Exercise Griffin Strike
Brexit

UK Removal From EU Defence Makes 'Bad Situation Much Worse'

A think tank says the EU faces "extensive capability gaps" on defence even with British participation.

Exercise Griffin Strike

The UK has worked with other nations on exercises such as Griffin Strike, in 2016 (Picture: MOD).

The European Union is "out of its depth" when it comes to its defence ambitions, even with British participation, a think tank has warned.

The European Union currently has a Common Defence and Security Policy, which sets out its ambitions to participate in peacekeeping and humanitarian missions across the globe.

The International Institute for Strategic Studies (IISS) and the German Council on Foreign Relations has concluded the EU faces "extensive capability gaps".

“Removing the UK from the picture renders a bad situation much worse,” the report adds.

WATCH: "Britain Is Europe's Military Superpower" Says Defence Secretary

The one area in which the authors believe the EU is performing without capability shortfalls is in rescue and evacuation operations and support for humanitarian-assistance operations.

However, without the Royal Navy’s contribution even this, they write, is put at risk.

Concern is also raised that ageing equipment is not being replaced.

 Exercise Trident Juncture
The recent Exercise Trident Juncture involved 31 nations including the UK.
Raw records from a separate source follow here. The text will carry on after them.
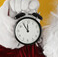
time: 11:54
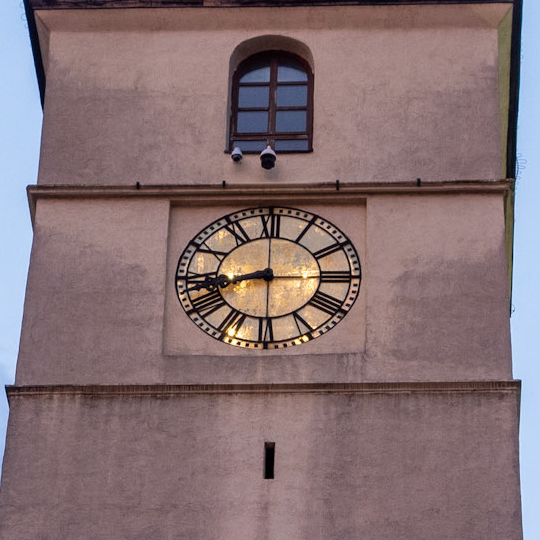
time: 8:15
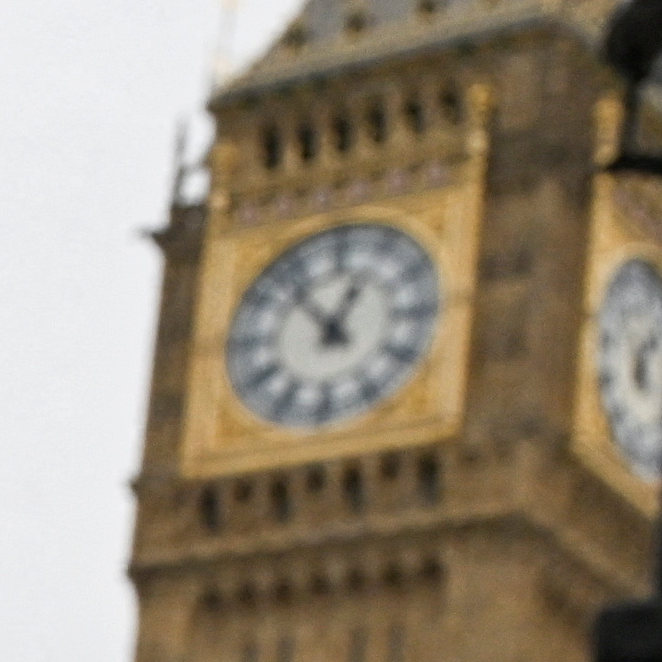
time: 12:53
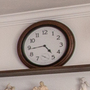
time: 4:43
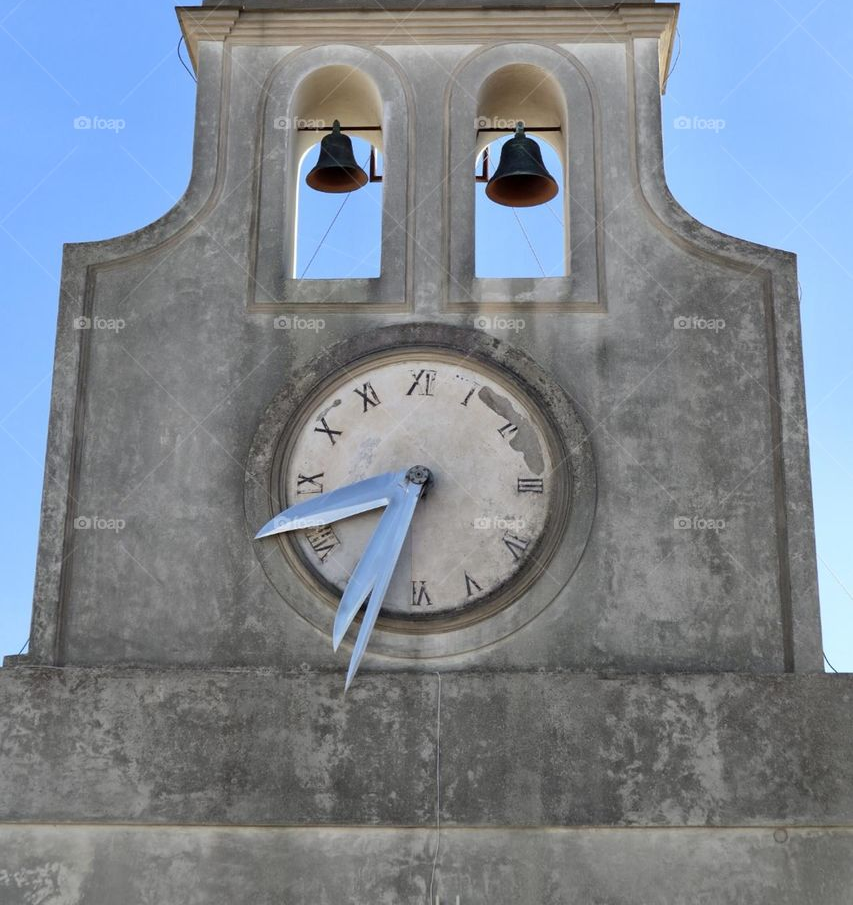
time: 8:33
Whilst support for a European Army has received strong support from France’s President Macron and other EU politicians, the British Government remains opposed.
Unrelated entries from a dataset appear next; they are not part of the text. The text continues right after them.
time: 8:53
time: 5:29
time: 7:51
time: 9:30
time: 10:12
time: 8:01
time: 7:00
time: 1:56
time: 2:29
Defence Secretary Gavin Williamson has dismissed suggestions that the UK could join a European army, and told the House of Commons on Monday:

"Let's make it absolutely clear: Britain is not going to be participating in a European army.”
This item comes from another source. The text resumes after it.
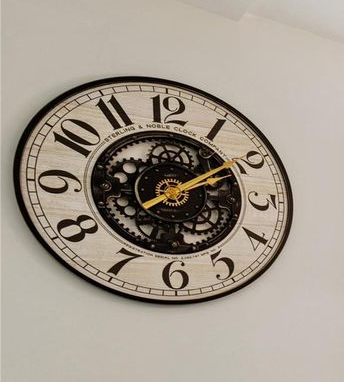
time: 2:09
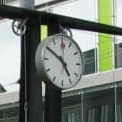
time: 4:50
Gavin Williamson in Edinburgh 291118 CREDIT BFBS.jpg
The Secretary of State was in Scotland for the naming of the new Type 26 frigate, HMS Edinburgh.

However, speaking later during a visit to Edinburgh, he made clear that whilst Britain had no plan to join an EU Army, the British Government would remain invested in the continent's security: "Britain has always played a major role in terms of defending not just continental Europe but bringing peace and stability right around the world.

"The cornerstone of defence for Europe and the North Atlantic is not the European Union, it's NATO that's delivered security in Europe for the last 69 years and that is something that Britain leads in.

"We are going to be continuing to invest more and more in defence over the next few years and this is something I think that everyone recognises is really important," he added.

US President Donald Trump has also criticised the proposed European Army, sending tweets aimed at French President Emmanuel Macron top voice his feelings.